Recordé que en casa había dos libros que pude recuperar porque los había puesto en el estante más alto, pensando que no iba a precisarlos nunca. Eran el Anglo-Saxon Reader de Sweet y la Crónica anglosajona. Los dos tenían glosario. Y nos reunimos una mañana en la Biblioteca Nacional.
Pensé: he perdido el mundo visible pero ahora voy a recuperar otro, el mundo de mis lejanos mayores, aquellas tribus, aquellos hombres que atravesaron a remo los tempestuosos mares del Norte y que desde Dinamarca, desde Alemania y desde los Países Bajos conquistaron a Inglaterra; que se llama Inglaterra por ellos, ya que «Engaland», tierra de los anglos, antes se llamaba «tierra de los britanos», que eran celtas.

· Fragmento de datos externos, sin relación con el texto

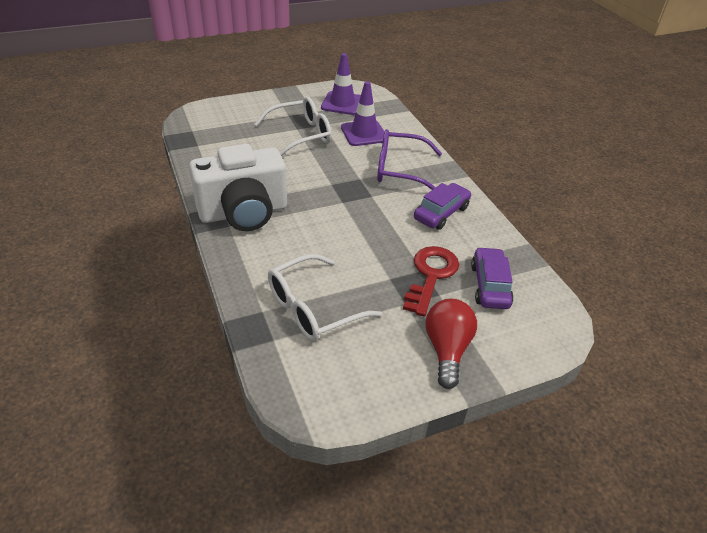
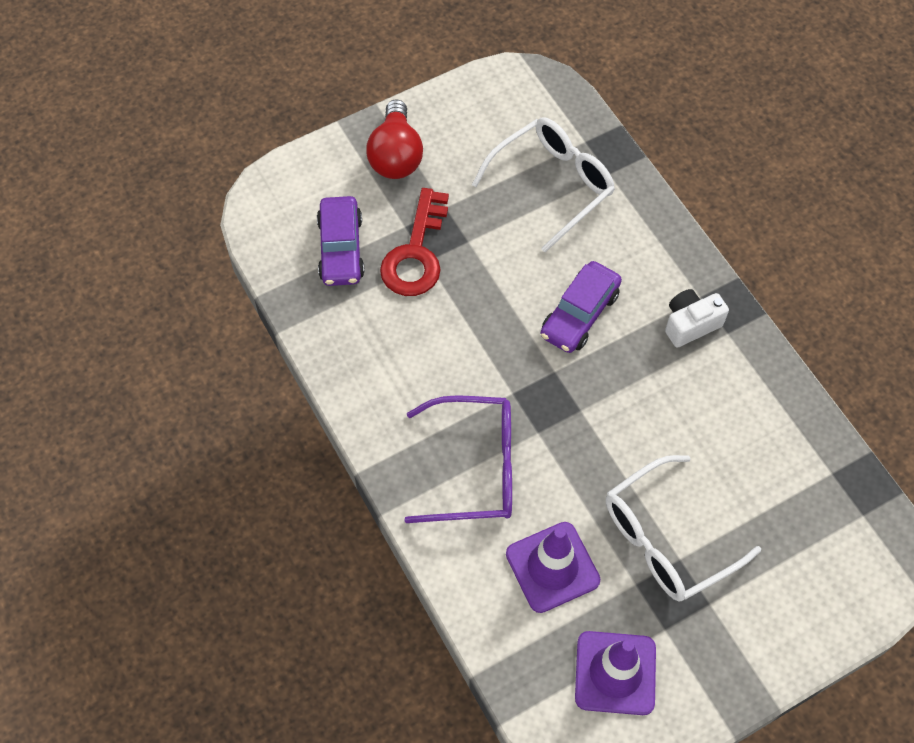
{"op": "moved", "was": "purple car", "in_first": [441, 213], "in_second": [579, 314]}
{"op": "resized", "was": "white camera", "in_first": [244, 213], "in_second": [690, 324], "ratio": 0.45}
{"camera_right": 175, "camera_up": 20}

Era un sábado por la mañana, nos reunimos en el despacho de Groussac, y empezamos a leer. Hubo una circunstancia que nos alegró y que nos mortificó pero que al mismo tiempo nos llenó de cierta vanidad. Fue el hecho de que los sajones, como los escandinavos, usaban dos letras rúnicas para significar los dos sonidos de la th, el de thing y el de the. Eso confería a la página un aire misterioso. Las hice dibujar en un pizarrón.